A reasonable diagnostic approach is as follows, and is consistent with clinical practice guidelines from the American Academy of Family Physicians and the American College of Physicians:

●In selected patients with a low pretest probability of DVT according to the Wells score, the likelihood of DVT is low, and further testing (eg, ultrasonography) may not be needed unless the D-dimer is positive or unavailable.  

●Ultrasound evaluation is recommended for patients with intermediate to high pretest probability of DVT according to the Wells score. Repeat ultrasound or venography may be required for those with suspected calf vein DVT and a negative initial ultrasound investigation.

In most circumstances, compression ultrasonography is the noninvasive approach of choice for the diagnosis of patients with suspected DVT. If unavailable, impedance plethysmography with serial studies is an acceptable alternative. One exception noted above is that impedance plethysmography is preferred for possible recurrent DVT since it normalizes more quickly after a previous episode  than compression ultrasonography.

A positive noninvasive study in patients with a first episode of DVT usually establishes the diagnosis, with positive predictive values for compression ultrasonography and impedance plethysmography of 94 percent (95% CI 87-98 percent) and 83 percent (95% CI 75-90 percent), respectively. If the initial study is negative and the clinical suspicion of DVT is high, a repeat study should be obtained on day 5 to 7. Venography is currently used only when noninvasive testing is not clinically feasible or the results are equivocal.

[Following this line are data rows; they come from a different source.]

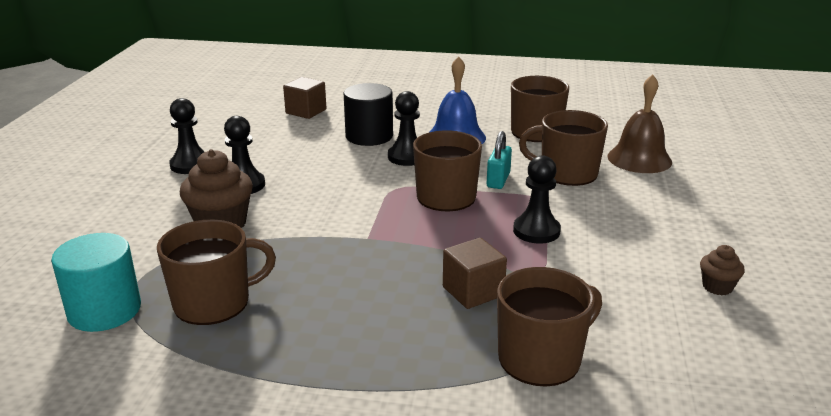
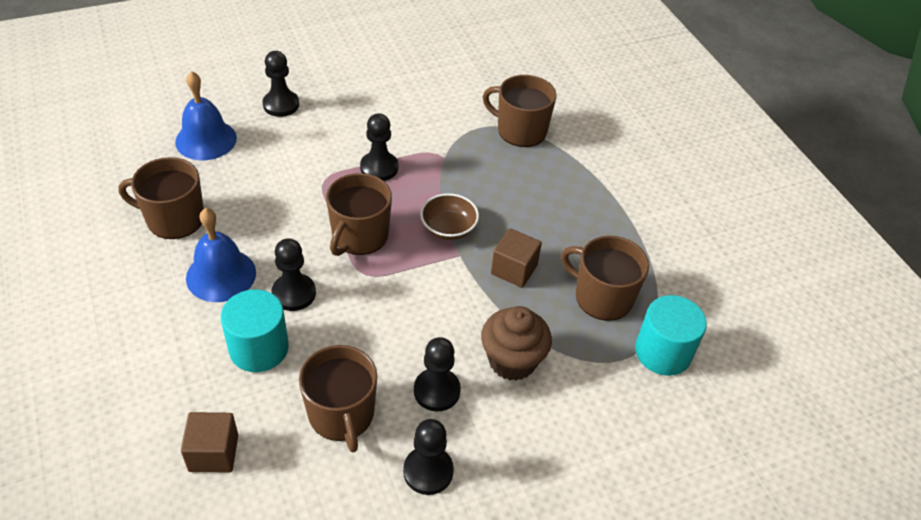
camera: 125 degrees left, 20 degrees up
(369, 136) = (259, 348): black cylinder -> turquoise cylinder
(409, 243) = (448, 228): none -> brown bowl
(473, 291) = (481, 175): brown cube -> brown cube (514, 269)
(498, 180) = (305, 213): turquoise padlock -> none
(567, 173) = (263, 175): brown mug -> brown mug (341, 414)
(639, 159) = (206, 139): brown bell -> blue bell
(683, 203) = (281, 105): none -> black pawn
(717, 287) = (392, 78): brown cupcake -> none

Noninvasive testing of the lower extremities also has utility for the management of patients suspected of acute pulmonary embolism when the ventilation-perfusion scans are nondiagnostic and when the patients do not have a high cardiopulmonary risk. Because the morbidity of noninvasive studies is almost nonexistent, it may be reasonable to consider performing ultrasonography prior to exposing a patient to the risks of pulmonary angiography. Such applications must be undertaken tentatively until a diagnostic approach to suspected pulmonary embolism which incorporates noninvasive testing for DVT has been clinically validated.